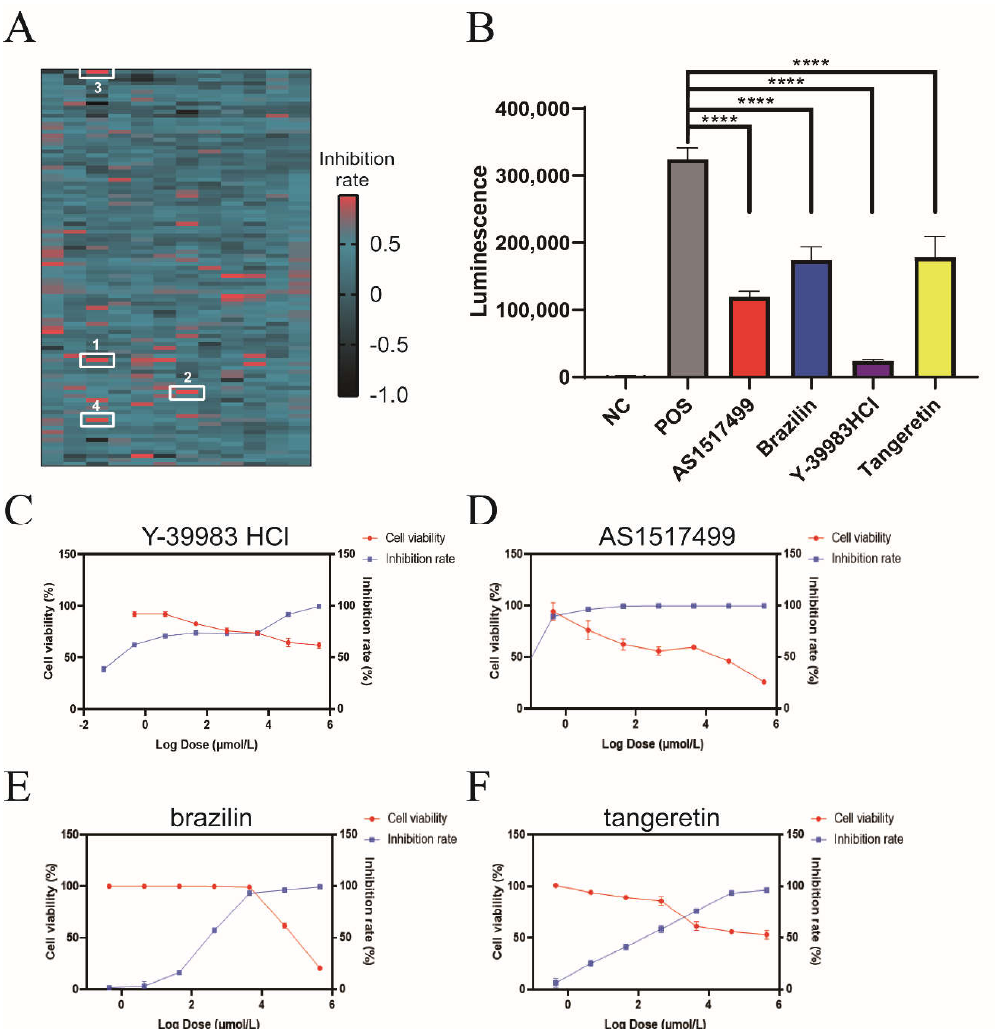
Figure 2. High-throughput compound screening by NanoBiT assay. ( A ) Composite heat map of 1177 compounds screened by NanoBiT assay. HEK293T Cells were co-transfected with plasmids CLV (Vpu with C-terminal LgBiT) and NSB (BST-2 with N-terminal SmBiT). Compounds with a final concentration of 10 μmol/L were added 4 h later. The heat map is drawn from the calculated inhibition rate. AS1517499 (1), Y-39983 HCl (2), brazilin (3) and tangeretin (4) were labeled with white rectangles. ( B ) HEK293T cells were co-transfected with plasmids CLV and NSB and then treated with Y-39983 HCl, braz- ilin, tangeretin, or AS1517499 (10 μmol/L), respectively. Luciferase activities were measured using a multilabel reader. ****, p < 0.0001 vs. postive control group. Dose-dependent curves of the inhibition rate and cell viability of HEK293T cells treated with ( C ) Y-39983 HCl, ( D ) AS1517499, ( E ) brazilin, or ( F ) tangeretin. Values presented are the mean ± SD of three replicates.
...
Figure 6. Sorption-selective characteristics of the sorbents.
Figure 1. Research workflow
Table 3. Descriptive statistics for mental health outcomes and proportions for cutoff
* * *
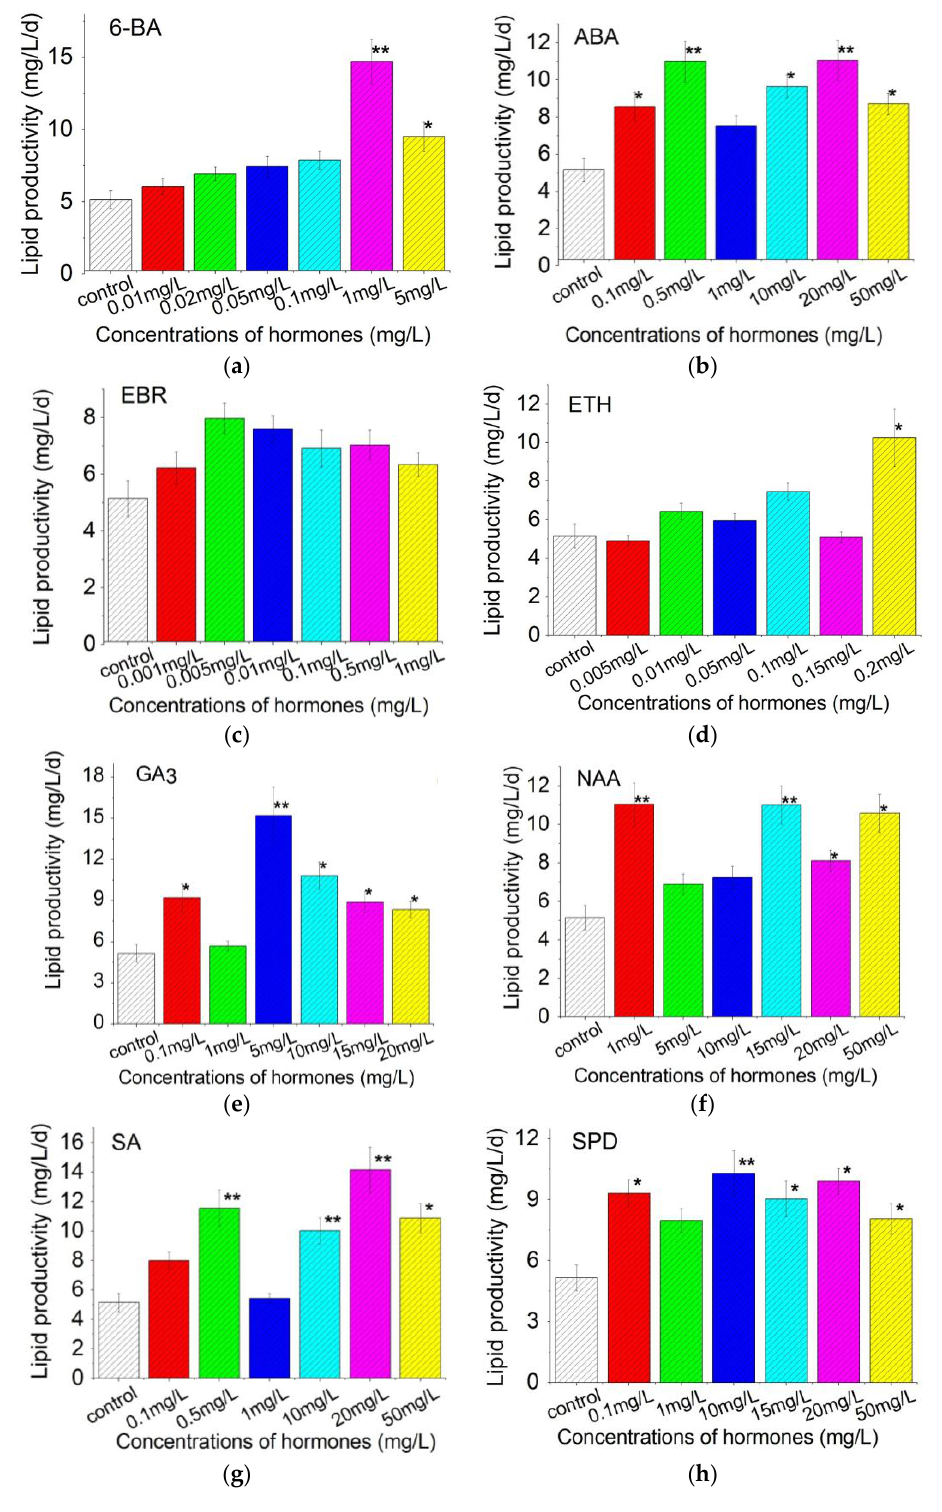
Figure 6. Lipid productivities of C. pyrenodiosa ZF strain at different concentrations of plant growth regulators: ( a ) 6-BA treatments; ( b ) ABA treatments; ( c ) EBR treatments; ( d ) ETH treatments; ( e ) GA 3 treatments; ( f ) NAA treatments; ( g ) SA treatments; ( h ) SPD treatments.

== Your goal ==
All lines above from the one containing "Figure 1. Research workflow" to the one containing "Table 3. Descriptive" must be repeated exactly, both lines included, and no others.

== Exercise output ==
Figure 1. Research workflow
Table 3. Descriptive statistics for mental health outcomes and proportions for cutoff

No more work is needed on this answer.